• _Textausschnitt_:
========================================================================

Etwas ist geschehen, was das Bild einer
Gesellschaft so nachhaltig stört, dass kein
Zur-Tagesordnung-Übergehen, nicht einmal die gewohnte
Dramaturgie von Schmerz, Trauer und Vergessen zuzulassen scheint.
Eine Katastrophe, ein Krieg, ein Verbrechen. Am 11. September des
Jahres 2001 steuerten Terroristen zwei entführte
Passagierflugzeuge in die New Yorker Twin Towers. Dafür gibt
es keine sinnvolle Erklärung, kein sinnvolles Bild, keine
sinnvolle Geschichte. Oder es gibt zu viele: widersprüchliche,
irrationale, zweifelhafte. Einige davon führen direkt, statt
in Geschichte, Politik oder Psychologie, ins Reich der fiktiven
Erzählungen und der virtuellen Bilder. Es war, so empfanden es
nicht nur die Zeugen der medialen Aufbereitungen des schrecklichen
Anschlages, sondern auch selbst direkt Betroffene "wie im
Kino".
Etwas ist geschehen und man kann nicht mehr
davor zurück. Es gibt eine Form der öffentlichen Trauer,
es gibt eine Suche nach den Schuldigen, es gibt eine politische
Reaktion - jenen "Krieg gegen den Terror", der in den Jahren darauf
höchst zweifelhafte Zusammenhänge konstruieren und neue
Opfer fordern sollte. Es gibt aber auch eine Wandlung der Bilder
und der Erzählungen in der populären Kultur. Unter
anderem reagiert auch die große Traumfabrik, das Kino. Und sie
tut es auf ihre Weise: Widersprüchlich, mythisch, neurotisch,
offen.
Es gibt im Wesentlichen in der populären
Kultur drei Formen der Reaktion:
1. Filme können das Geschehen direkt in
eine fiktionalisierte oder auf andere Weise in eine der Sprache des
"Entertainments" verständliche Gestalt bringen. Das reicht von
Filmen wie "The Guys", die nicht den ideologischen oder
historischen, sondern den menschlichen Gehalt der Katastrophe
beschreiben wollen, bis zu Michael Moores "Fahrenheit 9/11", der
mit mehr oder weniger brachialen Mitteln Anklage gegen die falsche
Reaktion von Politik und Gesellschaft im Allgemeinen und gegen die
Administration der Bush-Junior-Regierung im Besonderen
erhebt.

========================================================================

• _Vorliegendes Material_:
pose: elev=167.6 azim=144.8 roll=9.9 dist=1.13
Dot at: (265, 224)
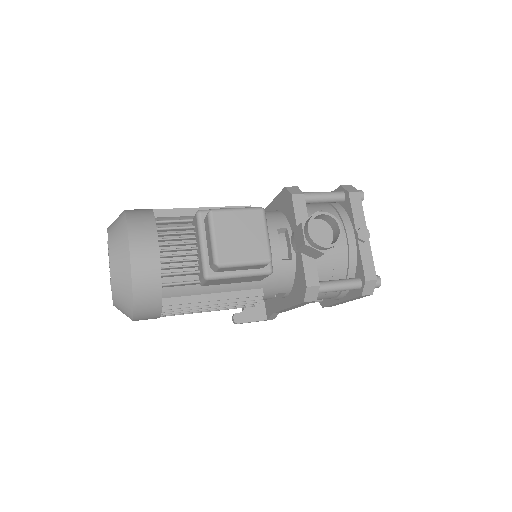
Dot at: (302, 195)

========================================================================

• _Aufgabenstellung_:
Nenne alle Eigenschaften, mit denen der Textausschnitt nach den Worten „Und sie tut es auf ihre Weise“ beschreibt, wie das Kino reagiert.

• _Musterlösung_:
widersprüchlich, mythisch, neurotisch, offen